In FY2021, Edita's gross profit recorded EGP 1,673.4 million, up 20.5% y-o-y, with a gross profit margin of 31.9% versus the 34.5% recorded last year. Edita was able to sustain its gross profitability despite the 44.6% y-o-y increase in direct material costs brought about by surges in raw material costs and supply chain disruptions that are driving global commodity prices to record highs. While Edita was successful in passing on a portion of these increases to consumers through direct and indirect price increases, the company also offset the increase by managing its manufacturing overheads (MOH) for the year, which declined to 11.8% as a percentage of sales compared to 14.1% in the previous year. In 4Q2021, strong top-line results supported a 16.6% y-o-y increase in gross profit to EGP 520.9 million, with a recovered gross profit margin of 33.9% supported by aggressive price increases.
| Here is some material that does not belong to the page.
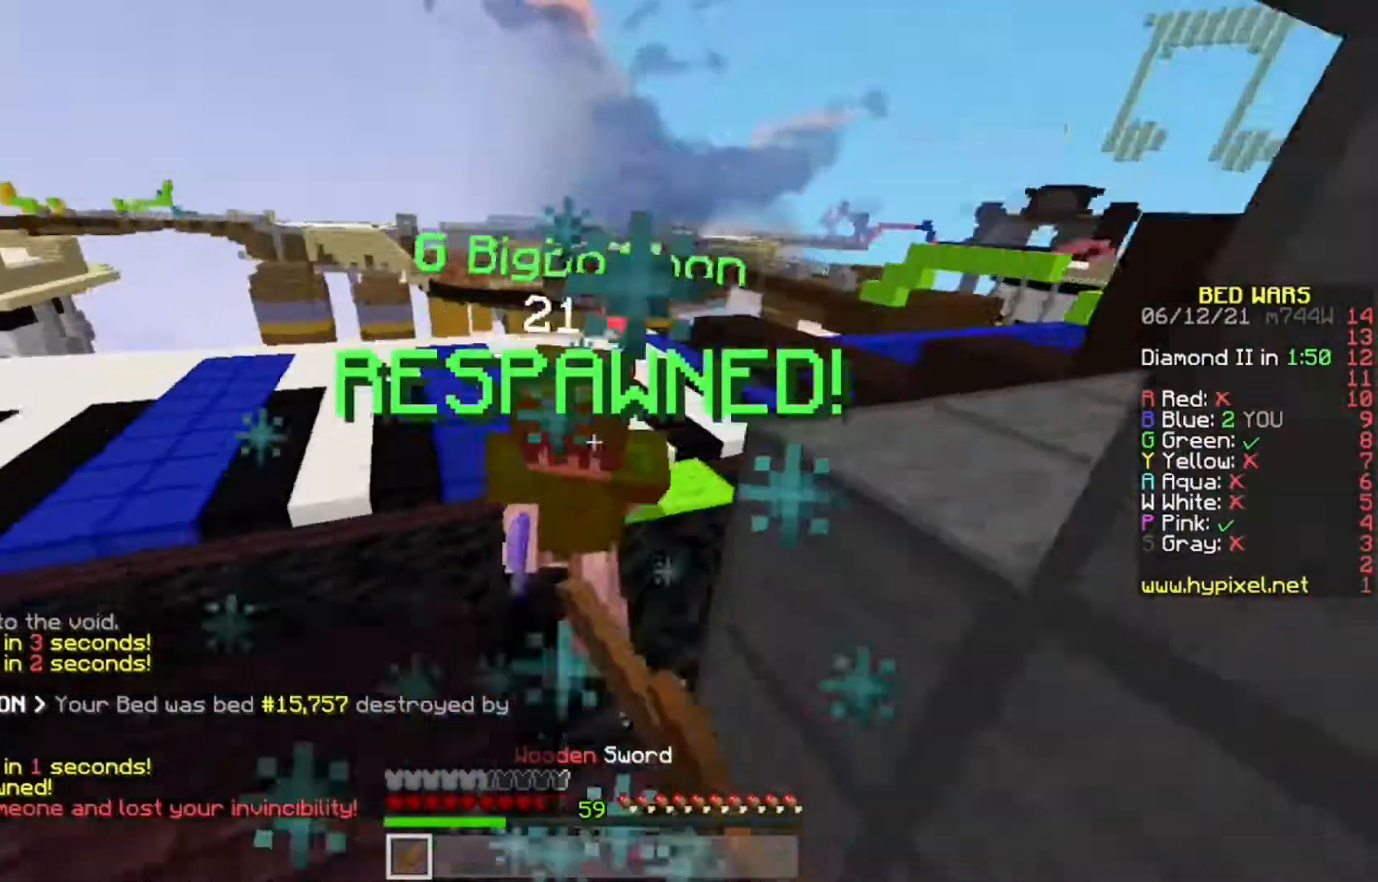
{"keys": ["d", "w"], "mouse": [], "events": [[50, "d", "up"], [183, "d", "down"], [250, "a", "up"], [267, "w", "down"], [350, "mouse_left", "up"]]}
Total SG&A for FY2021 was EGP 989.1 million, a 9.3% y-o-y increase; however, Edita's SG&A as a percentage of sales declined to 18.8% compared to 22.5% in the previous year. The decrease as a percentage of sales was achieved despite an increase in advertising and marketing expenses, which grew 22.2% y-o-y. In 4Q2021, SG&A stood at EGP 267.8 million, up 3.0% compared to 4Q2020. Edita's SG&A as a percentage of sales was 17.4%, driven by the strong top-line results in 4Q2021.
EBITDA for the year stood at EGP 841.3 million, up 28.1% y-o-y, with a sustained EBITDA margin of 16.0% compared to 16.3% in FY2020. In 4Q2021, EBITDA recorded EGP 288.2 million, up 25.5% from last year's figure, with an EBITDA margin of 18.7%, largely flat relative to 4Q2020. Improved EBITDA was supported by SG&A efficiency and a high operating leverage.
In FY2021, Edita recorded gross export sales of EGP 309.9 million, up by a strong 23.4% y-o-y and contributing 5.9% to total revenues during the year compared to 6.2% in FY2020. In 4Q2021, gross export sales stood at EGP 115.3 million, which accounted for 7.4% of total gross sales compared to 5.5% in 4Q2020.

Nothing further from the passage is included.